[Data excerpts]

%%

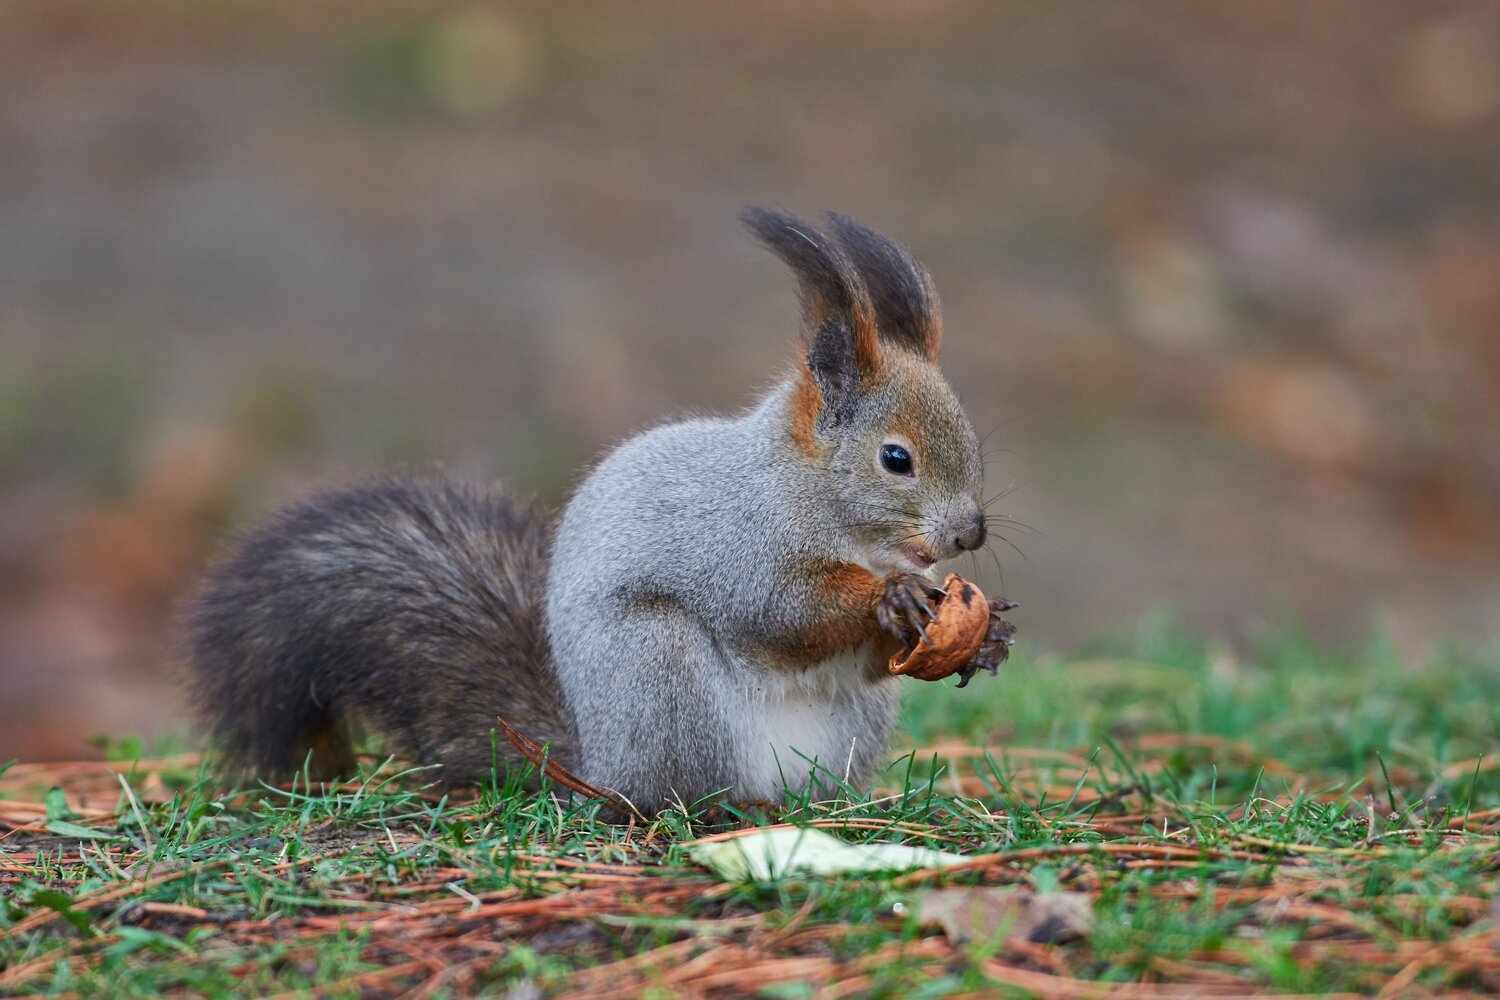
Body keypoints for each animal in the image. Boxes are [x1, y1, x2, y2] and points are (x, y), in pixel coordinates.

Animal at [186, 208, 1016, 817]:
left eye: (972, 436)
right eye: (896, 459)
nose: (969, 532)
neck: (807, 491)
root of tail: (593, 761)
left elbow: (878, 655)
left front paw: (983, 638)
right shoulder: (738, 542)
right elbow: (779, 612)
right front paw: (892, 597)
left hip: (852, 722)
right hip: (660, 672)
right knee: (674, 797)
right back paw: (727, 809)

%%

Every line of the records above should be copied exactly, while the pictures are left behind.

(Task answer):
Body keypoints for each animal in the image. Boxes are [x1, y1, x2, y2] and points are (x, y), in pixel coordinates.

Animal at [186, 208, 1016, 817]:
left eye: (972, 436)
right eye: (896, 459)
nose: (969, 532)
neck: (807, 491)
root of tail: (593, 761)
left elbow: (878, 655)
left front paw: (983, 638)
right shoulder: (738, 542)
right elbow: (779, 612)
right front paw: (892, 597)
left hip: (852, 722)
right hip: (660, 672)
right knee: (674, 797)
right back paw: (727, 809)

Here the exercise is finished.